Critics have said the Harper government's resolutely pro-Israel stance has seen Canada lose credibility on the world stage.
But Lauder, also a former U.S. ambassador, said that as he travels the world, he hears only good things about Canadian foreign policy.
"Today it is a very dangerous world out there, there are very few true leaders out there," Lauder said.
"(Harper) has been a true leader. He spoke his mind."
This week, Harper heads to the G8 meetings at Camp David.
At last year's meeting, he thwarted efforts to have the final communique include the demand that negotiations between Israel and the Palestinians take as the starting point the 1967 borders.
His office later denied reports that he'd spoken with Israeli leadership in advance of the meetings in order to discuss the resolution.
After the Camp David talks, Harper is off to the NATO summit in Chicago.
Israel was not invited to the summit, though other partner nations of the alliance were.
Some reports have suggested Turkey blocked Israel's invitation, but the U.S. State Department said that wasn't true.
Lauder, who also once served as the U.S. Deputy Assistant Secretary of Defence for European & NATO Affairs, said Israel shouldn't be at NATO because it's not a member.
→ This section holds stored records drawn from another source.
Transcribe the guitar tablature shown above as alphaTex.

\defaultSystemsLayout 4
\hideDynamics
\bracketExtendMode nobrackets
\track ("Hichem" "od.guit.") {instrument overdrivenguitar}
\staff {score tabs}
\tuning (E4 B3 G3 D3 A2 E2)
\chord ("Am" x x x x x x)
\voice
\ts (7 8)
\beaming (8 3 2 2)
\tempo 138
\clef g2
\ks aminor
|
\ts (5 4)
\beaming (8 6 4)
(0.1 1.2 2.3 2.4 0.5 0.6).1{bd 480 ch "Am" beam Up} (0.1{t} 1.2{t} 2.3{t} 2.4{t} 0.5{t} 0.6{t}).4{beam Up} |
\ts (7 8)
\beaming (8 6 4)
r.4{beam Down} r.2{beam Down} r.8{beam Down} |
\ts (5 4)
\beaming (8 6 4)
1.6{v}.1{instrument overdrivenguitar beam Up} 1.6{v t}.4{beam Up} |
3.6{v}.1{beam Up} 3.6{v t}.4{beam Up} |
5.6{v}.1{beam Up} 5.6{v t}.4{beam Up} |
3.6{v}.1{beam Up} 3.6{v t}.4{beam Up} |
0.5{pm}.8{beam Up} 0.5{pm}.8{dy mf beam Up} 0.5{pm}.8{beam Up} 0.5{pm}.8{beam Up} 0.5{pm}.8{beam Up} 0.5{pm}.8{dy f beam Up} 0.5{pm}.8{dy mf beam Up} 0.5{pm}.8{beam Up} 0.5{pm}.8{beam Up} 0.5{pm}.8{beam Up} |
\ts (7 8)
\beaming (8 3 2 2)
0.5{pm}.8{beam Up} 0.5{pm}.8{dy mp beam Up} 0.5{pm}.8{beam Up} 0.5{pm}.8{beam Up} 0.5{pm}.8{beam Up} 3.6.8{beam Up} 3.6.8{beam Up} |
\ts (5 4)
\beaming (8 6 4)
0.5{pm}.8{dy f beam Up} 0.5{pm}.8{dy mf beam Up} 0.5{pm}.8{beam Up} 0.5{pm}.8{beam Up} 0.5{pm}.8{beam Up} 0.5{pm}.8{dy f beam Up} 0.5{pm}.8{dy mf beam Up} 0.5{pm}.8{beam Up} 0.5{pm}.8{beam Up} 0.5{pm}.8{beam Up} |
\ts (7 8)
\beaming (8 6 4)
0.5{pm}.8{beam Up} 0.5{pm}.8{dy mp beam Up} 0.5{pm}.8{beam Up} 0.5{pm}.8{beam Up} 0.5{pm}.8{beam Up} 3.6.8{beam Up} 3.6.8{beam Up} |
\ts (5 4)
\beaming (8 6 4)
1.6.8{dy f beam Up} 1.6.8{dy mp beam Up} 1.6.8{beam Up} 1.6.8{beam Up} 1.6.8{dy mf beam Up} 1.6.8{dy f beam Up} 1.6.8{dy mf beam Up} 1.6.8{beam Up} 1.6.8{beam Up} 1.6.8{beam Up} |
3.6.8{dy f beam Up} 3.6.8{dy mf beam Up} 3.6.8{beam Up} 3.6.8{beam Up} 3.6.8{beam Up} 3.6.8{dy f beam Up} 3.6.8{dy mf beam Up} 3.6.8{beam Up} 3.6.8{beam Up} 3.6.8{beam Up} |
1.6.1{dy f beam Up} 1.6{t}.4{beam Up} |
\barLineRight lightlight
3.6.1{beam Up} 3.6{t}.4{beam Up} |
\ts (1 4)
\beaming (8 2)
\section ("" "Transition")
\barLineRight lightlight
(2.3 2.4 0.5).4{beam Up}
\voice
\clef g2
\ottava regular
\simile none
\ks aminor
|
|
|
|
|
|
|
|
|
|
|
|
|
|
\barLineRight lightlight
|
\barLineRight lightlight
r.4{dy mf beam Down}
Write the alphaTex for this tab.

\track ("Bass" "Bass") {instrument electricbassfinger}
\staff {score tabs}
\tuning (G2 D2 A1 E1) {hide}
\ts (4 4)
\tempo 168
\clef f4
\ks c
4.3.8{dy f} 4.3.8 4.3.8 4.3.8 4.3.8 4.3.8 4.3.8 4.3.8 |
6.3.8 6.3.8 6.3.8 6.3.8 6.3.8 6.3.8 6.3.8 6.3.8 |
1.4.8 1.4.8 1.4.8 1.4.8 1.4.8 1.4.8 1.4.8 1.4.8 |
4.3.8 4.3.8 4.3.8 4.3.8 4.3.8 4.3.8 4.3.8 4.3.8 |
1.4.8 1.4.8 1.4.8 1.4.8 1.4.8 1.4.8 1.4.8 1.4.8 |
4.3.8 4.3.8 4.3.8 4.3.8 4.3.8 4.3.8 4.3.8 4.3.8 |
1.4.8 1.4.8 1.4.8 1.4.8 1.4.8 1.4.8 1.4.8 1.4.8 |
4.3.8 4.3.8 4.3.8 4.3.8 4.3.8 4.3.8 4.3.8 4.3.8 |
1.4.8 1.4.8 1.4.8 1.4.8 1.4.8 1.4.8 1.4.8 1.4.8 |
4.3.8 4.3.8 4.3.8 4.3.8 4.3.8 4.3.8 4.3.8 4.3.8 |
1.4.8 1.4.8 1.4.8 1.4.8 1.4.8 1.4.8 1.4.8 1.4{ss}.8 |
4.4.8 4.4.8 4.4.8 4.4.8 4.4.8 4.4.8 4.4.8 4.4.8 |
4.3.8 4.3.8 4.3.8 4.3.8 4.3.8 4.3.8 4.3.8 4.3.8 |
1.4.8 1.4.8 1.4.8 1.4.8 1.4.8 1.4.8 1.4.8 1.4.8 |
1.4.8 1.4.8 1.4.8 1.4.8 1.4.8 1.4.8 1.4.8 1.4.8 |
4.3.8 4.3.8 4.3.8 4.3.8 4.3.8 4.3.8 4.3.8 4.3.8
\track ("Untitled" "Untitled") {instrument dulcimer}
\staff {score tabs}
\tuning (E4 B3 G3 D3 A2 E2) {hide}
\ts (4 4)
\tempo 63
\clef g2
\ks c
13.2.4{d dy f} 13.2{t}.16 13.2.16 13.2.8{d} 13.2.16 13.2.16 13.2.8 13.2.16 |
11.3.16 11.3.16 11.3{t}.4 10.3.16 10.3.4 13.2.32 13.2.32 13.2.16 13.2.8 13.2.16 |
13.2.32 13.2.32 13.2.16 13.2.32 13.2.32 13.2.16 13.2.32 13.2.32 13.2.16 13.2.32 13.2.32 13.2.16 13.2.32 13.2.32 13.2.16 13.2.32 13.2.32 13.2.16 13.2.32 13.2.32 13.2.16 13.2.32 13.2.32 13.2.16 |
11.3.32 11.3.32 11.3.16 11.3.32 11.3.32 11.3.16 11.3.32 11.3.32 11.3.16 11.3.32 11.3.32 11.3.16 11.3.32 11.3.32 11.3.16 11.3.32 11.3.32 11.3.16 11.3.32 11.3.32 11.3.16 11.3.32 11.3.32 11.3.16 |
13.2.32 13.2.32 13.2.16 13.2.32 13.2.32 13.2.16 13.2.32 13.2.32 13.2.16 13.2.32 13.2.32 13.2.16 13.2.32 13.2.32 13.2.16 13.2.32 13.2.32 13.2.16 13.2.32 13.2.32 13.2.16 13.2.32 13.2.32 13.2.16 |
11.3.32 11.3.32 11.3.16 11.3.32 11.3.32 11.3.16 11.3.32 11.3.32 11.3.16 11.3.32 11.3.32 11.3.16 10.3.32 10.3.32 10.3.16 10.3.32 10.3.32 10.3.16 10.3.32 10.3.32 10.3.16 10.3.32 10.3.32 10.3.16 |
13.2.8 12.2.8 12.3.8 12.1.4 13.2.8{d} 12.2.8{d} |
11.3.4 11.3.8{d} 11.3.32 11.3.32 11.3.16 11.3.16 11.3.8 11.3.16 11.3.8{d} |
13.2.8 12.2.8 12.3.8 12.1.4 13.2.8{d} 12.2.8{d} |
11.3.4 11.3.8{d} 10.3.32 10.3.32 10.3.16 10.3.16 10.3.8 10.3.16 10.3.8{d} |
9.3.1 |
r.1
He said NATO is in a difficult position these days, given the global economy and situations in Libya, Syria and Iran.
With all the turmoil, the Israel-Palestinian issue doesn't attract as much attention anymore, he said.
"It is good in a sense that it allows the two parties to work together quietly," he said.
"It's bad because the issues are so gigantic, a peace treaty would almost be meaningless at times."
Lauder, the son of cosmetic company founders Estee and Joseph Lauder, has been the president of the World Jewish Congress since 2007.
The group represents Jewish communities in over 100 countries and he said they are now working to beef up their presence in Canada in part to combat anti-Semitism.
Statistics Canada reported last month that hate crimes against the Jewish faith were the most common type of religiously motivated hate crime reported in 2010, though the numbers of such crimes are declining.
Lauder said anti-Semitism continues to be a global problem, but said in Canada it has nothing to do with the country's pro-Israel stance.
"It has a lot to do with what's happening in the world," Lauder said, noting tough economic times often result in people searching for scapegoats.